● DOCUMENT TEXT
***
Paul Moore

Personal information
- Full name: Paul Moore
- Place of birth: Canada
- Position(s): Forward

Senior career*
- Years: Team / Apps / (Gls)
- 1995–1996: St. Catharines Wolves
- 1997: Toronto Lynx / 2 / (0)
- 1997: Toronto Supra
- 1998: Toronto Olympians
- 1998–1999: Glen Shields
- 1999–2000: Edmonton Drillers (indoor) / 4 / (1)
- 2000: Toronto Croatia / 18 / (9)
- 2001–2003: Toronto/Mississauga Olympians

= Paul Moore (soccer) =

Canadian soccer player

Paul Moore is a Canadian former soccer player who played most notably in the USL A-League, National Professional Soccer League, and with various Canadian soccer leagues.

==Club career==

=== Early career ===
Moore began his professional career in the Canadian National Soccer League with St. Catharines Wolves in 1995 and had a two-year tenure with the club. During his tenure, with St. Catharines he achieved the CNSL Championship and two league cups.

=== Toronto Lynx ===
In April 1997 he signed with the expansion franchise the Toronto Lynx in the USL A-League, his signing was announced in a press conference which revealed the team roster. Moore made his debut for the club on April 12, 1997, in the Lynx's first official match against Jacksonville Cyclones; the game would eventually result in a 3-1 defeat for the fledgling side. In total, he would appear in 2 matches for Toronto.
***
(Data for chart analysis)
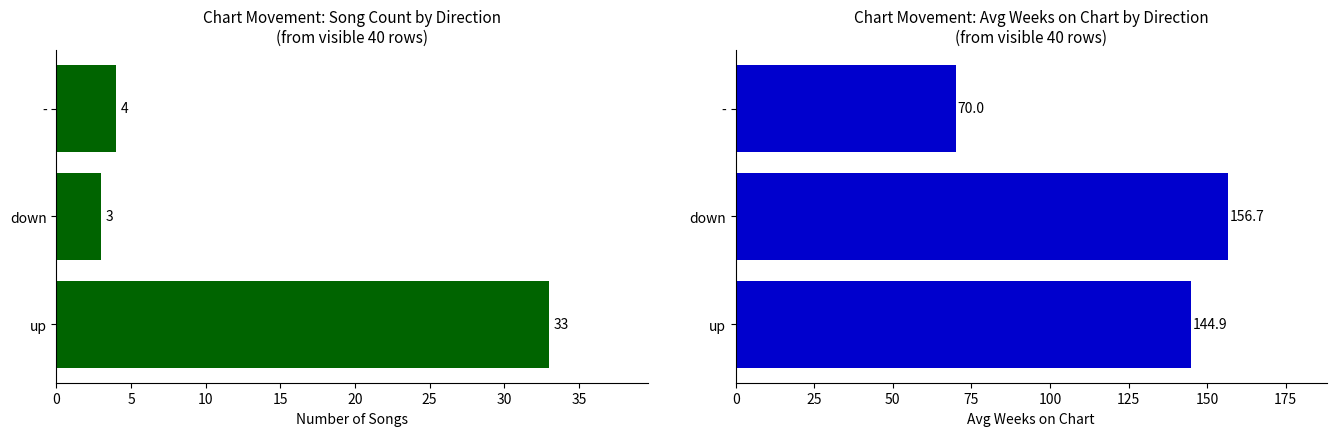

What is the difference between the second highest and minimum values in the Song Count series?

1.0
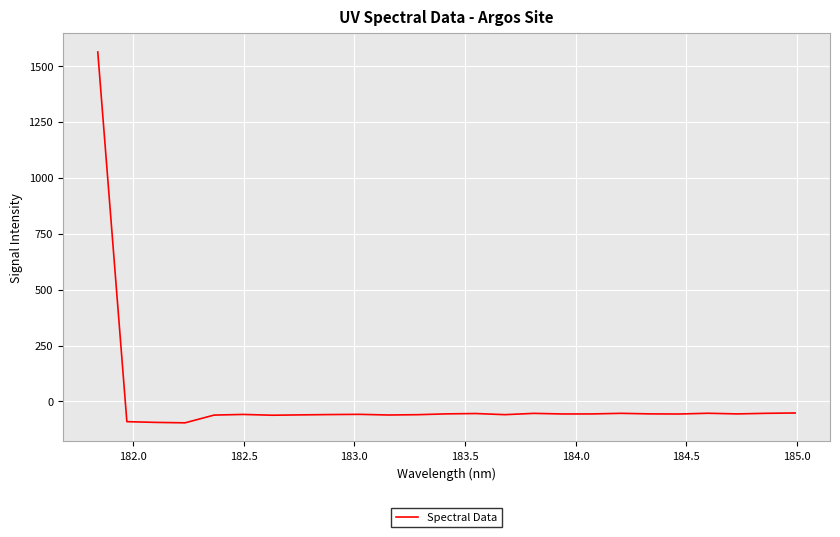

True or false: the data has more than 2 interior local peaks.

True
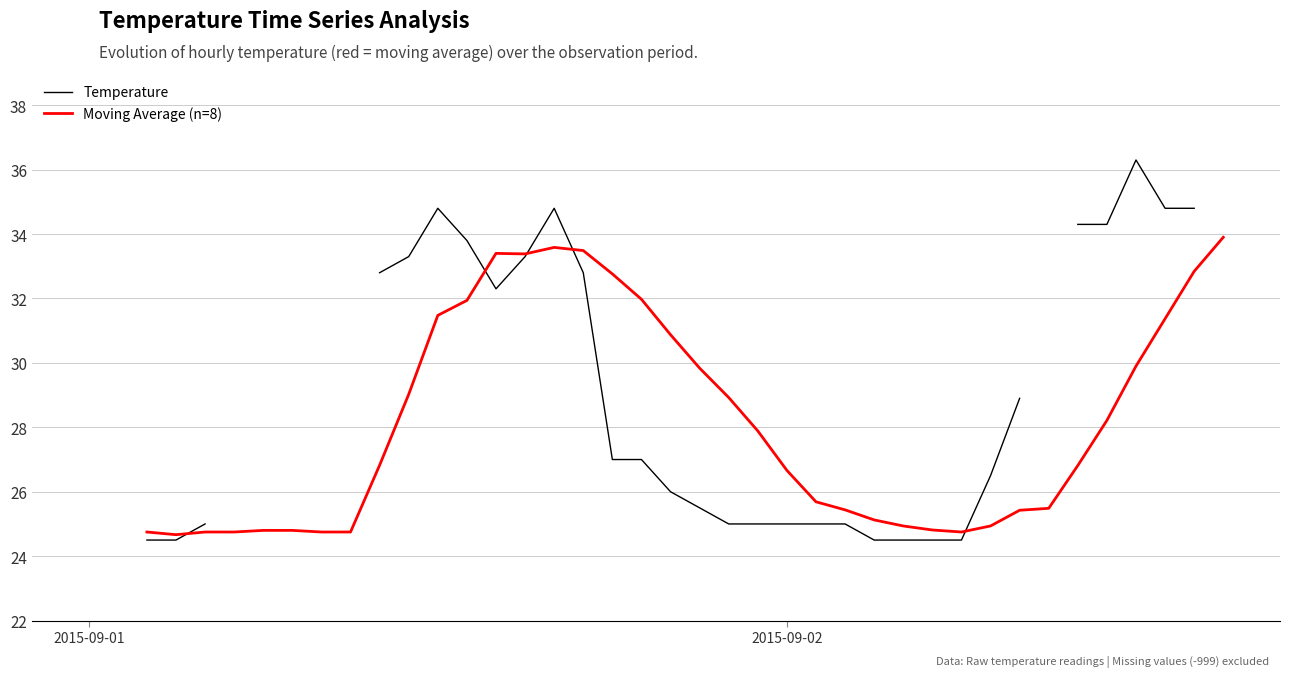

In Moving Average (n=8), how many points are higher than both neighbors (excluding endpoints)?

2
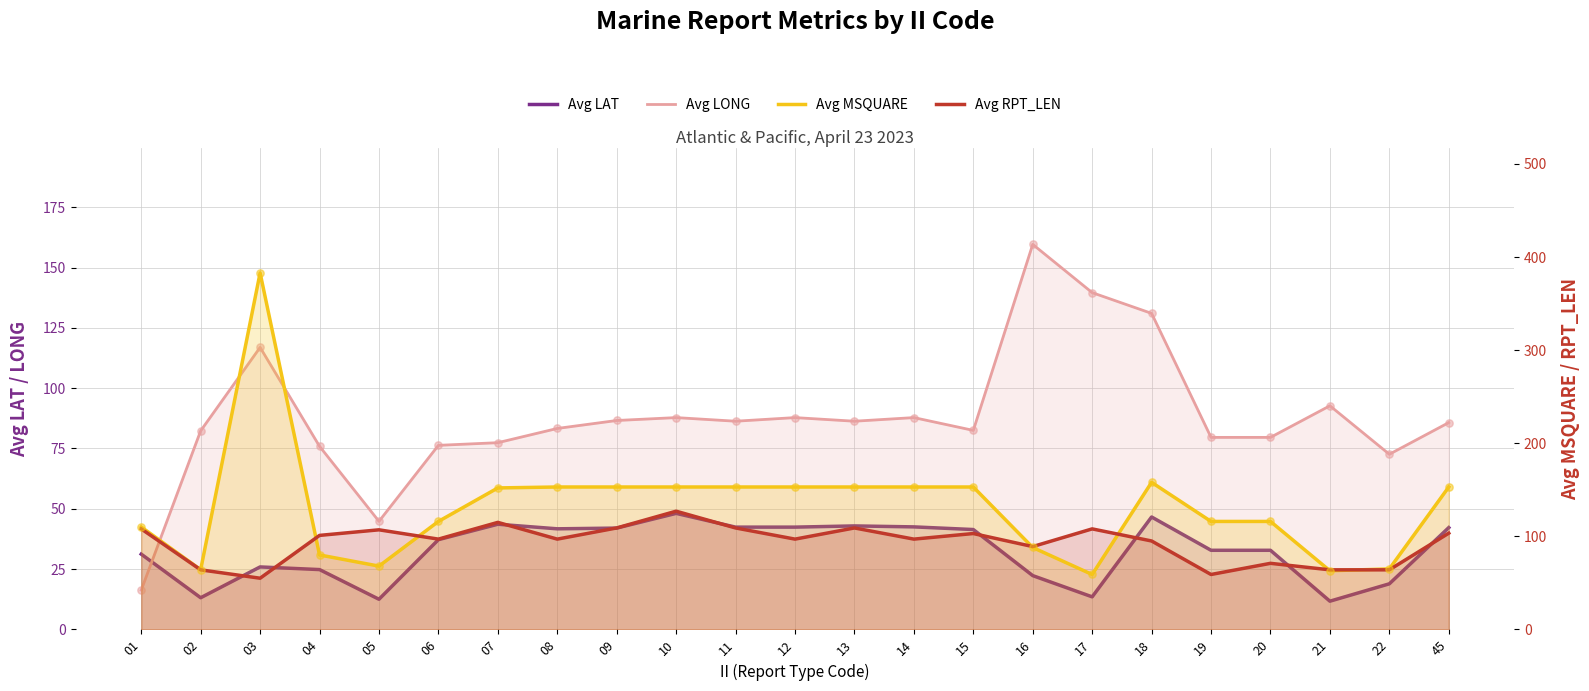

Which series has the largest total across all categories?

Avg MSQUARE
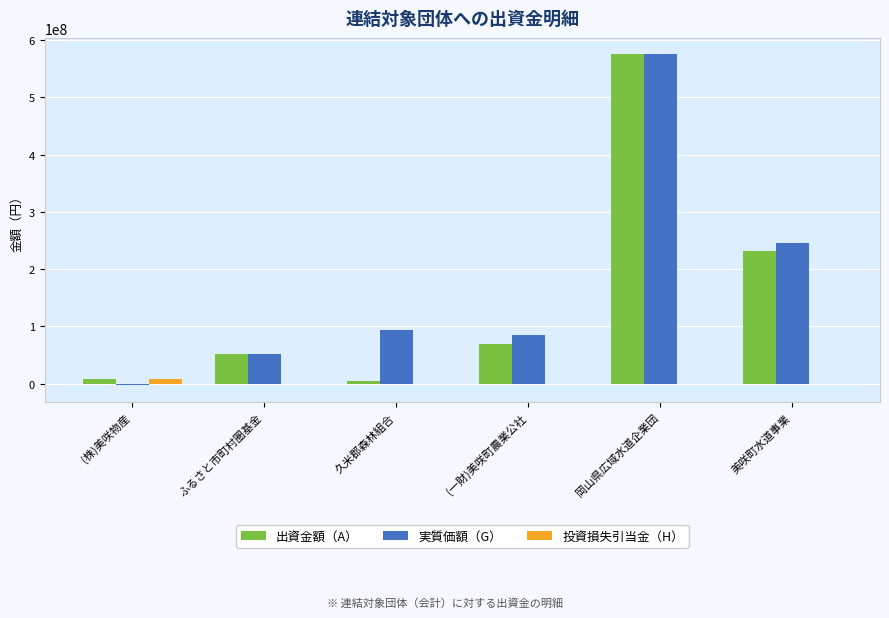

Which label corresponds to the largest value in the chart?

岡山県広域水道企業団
***
● WORK REQUIRED
Pick up the article on soccer player Paul Moore after its final sentence and continue writing it. The records are not required for this work.

● EXPECTED ANSWER
For the remainder of the year he returned to the CNSL with Toronto Supra, and featured in the CNSL Championship final against former club St. Catharines Wolves.

=== CPSL ===
In 1998, Moore signed with the Toronto Olympians of the newly formed Canadian Professional Soccer League. Midway through the season he was transferred to Glen Shields. In 2000, he signed with Toronto Croatia where he finished second in scoring for the club. He also assisted in securing the CPSL Championship after Croatia defeated the Toronto Olympians by a score of 2-1. The following season he returned to the Olympians.

=== Indoor career ===
He played at the indoor level with the Edmonton Drillers in the America-based National Professional Soccer League during the 1999-00 indoor season. He would appear in 4 matches and record a goal.

=== Ontario Cup ===
In 2009, he played with Markham Soccer Club in the Ontario Cup tournament.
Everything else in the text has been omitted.